AIM OF THE TASK
Render every line of the material below as a JSON list of strings, one string per line, skipping any blank lines. Leave the pictures out of your answer.

····················

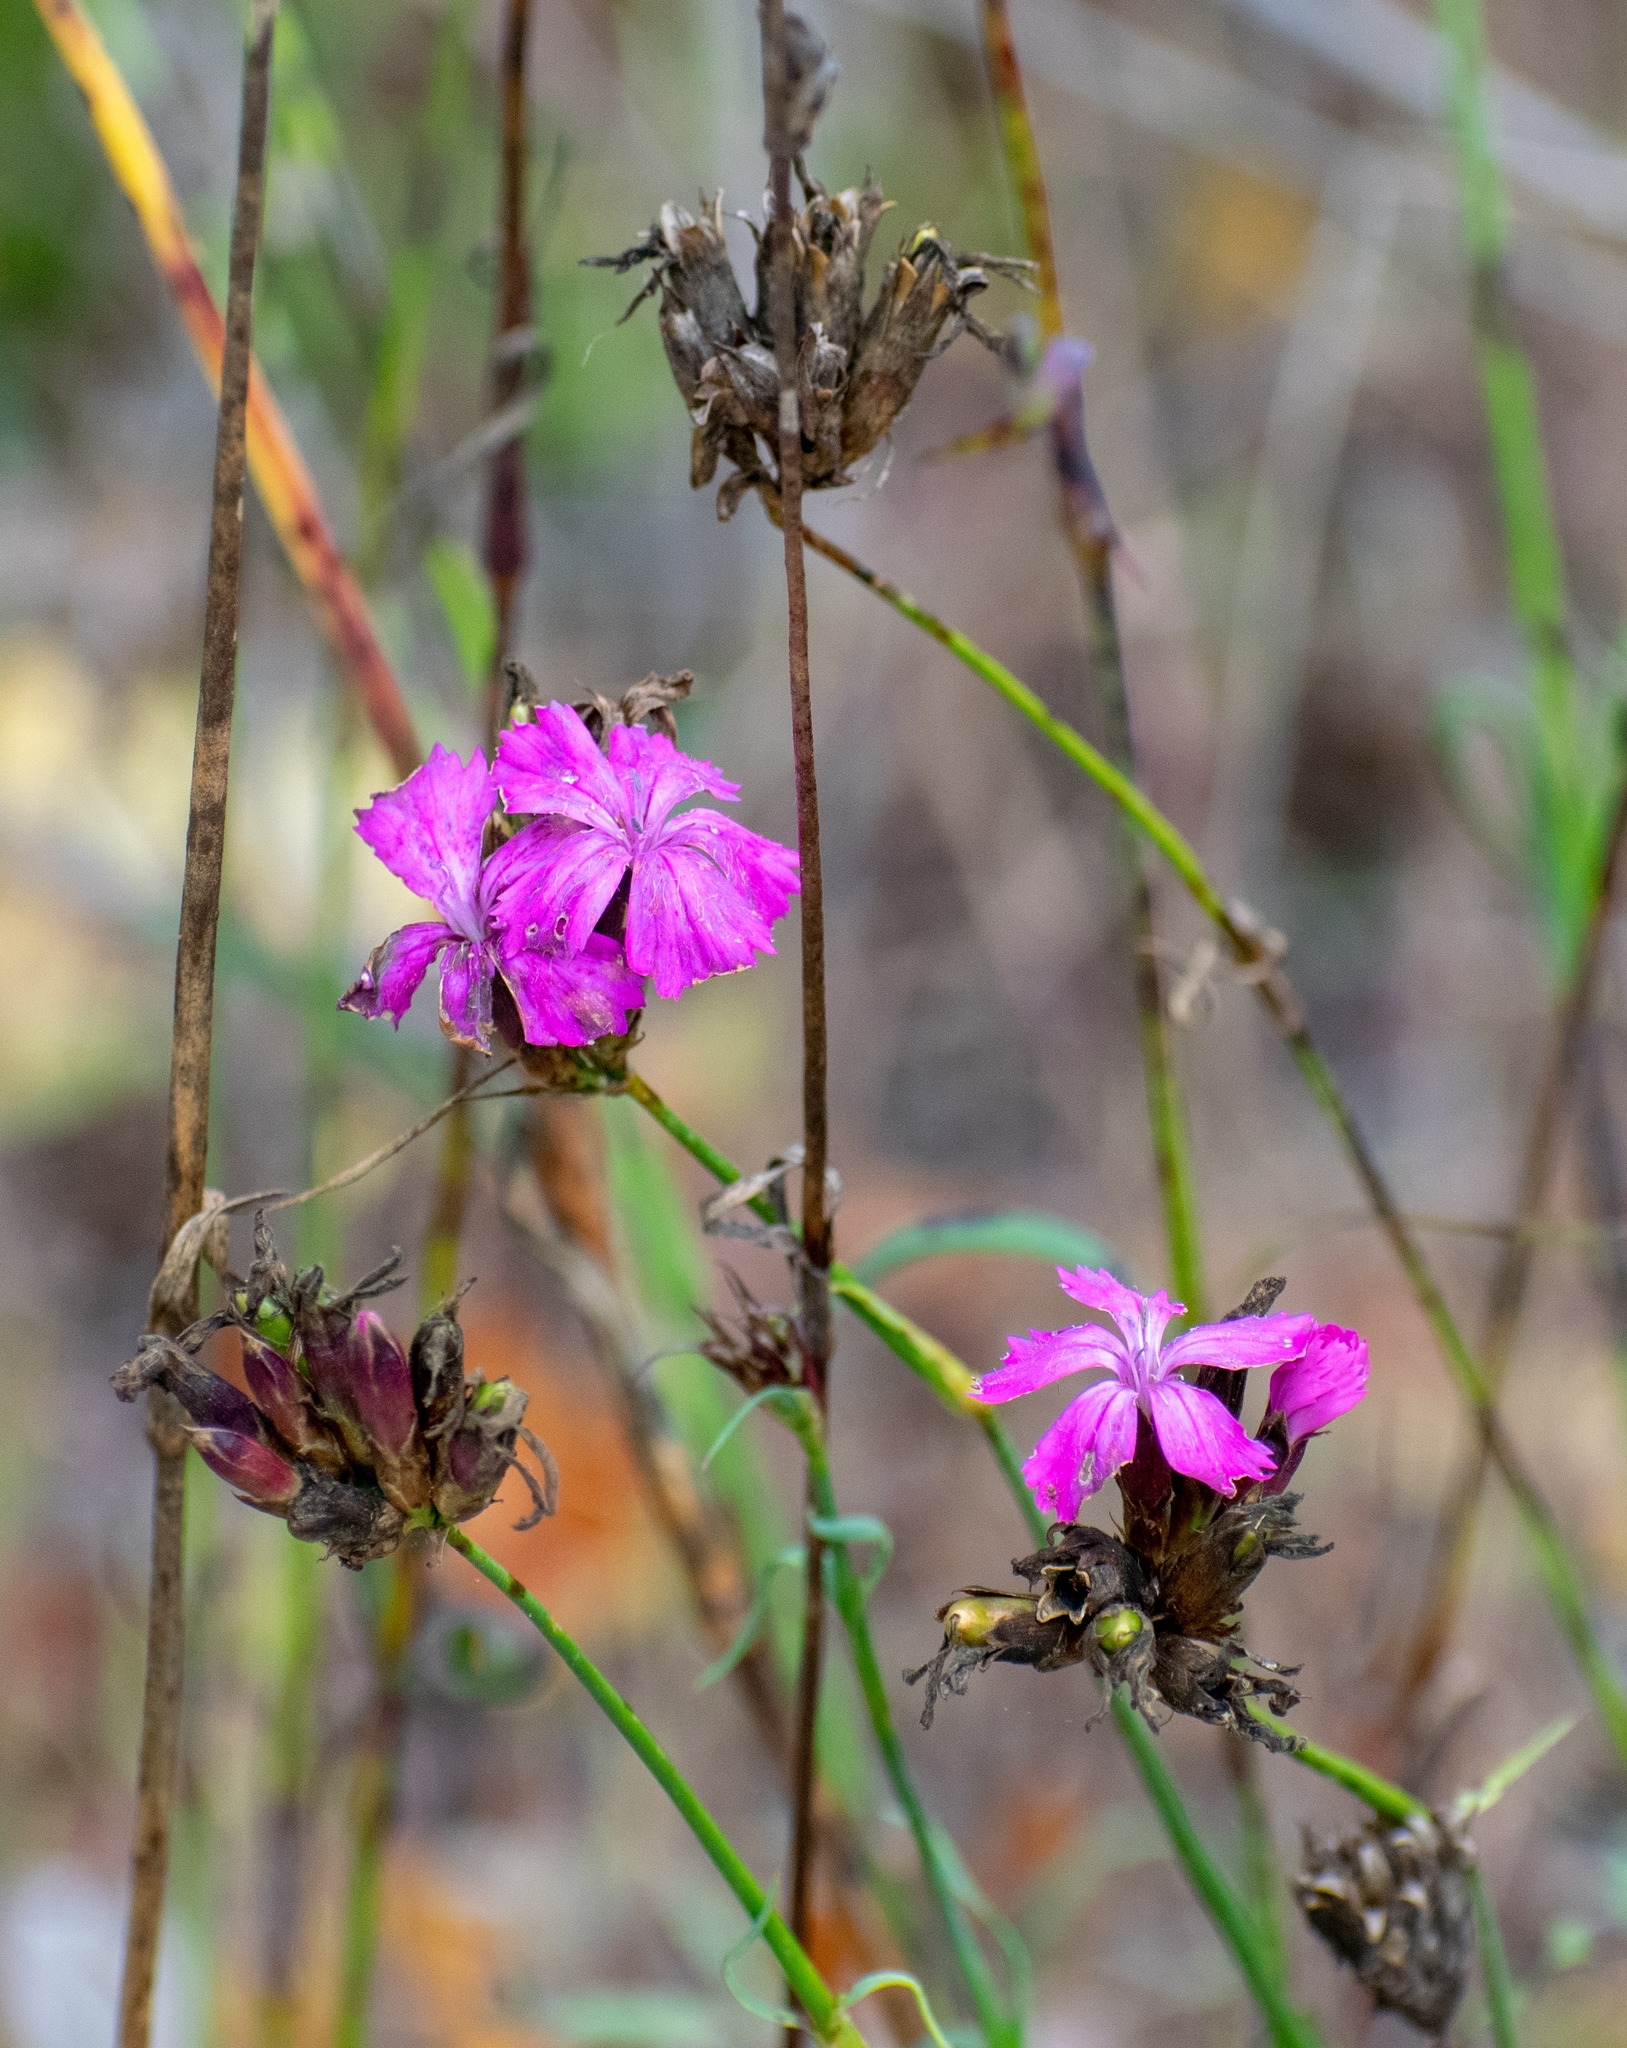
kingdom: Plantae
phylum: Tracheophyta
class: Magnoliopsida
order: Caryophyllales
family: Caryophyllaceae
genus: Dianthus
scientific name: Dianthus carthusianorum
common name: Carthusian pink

····················

SOLUTION FOR THIS EXERCISE
[
  "kingdom: Plantae",
  "phylum: Tracheophyta",
  "class: Magnoliopsida",
  "order: Caryophyllales",
  "family: Caryophyllaceae",
  "genus: Dianthus",
  "scientific name: Dianthus carthusianorum",
  "common name: Carthusian pink"
]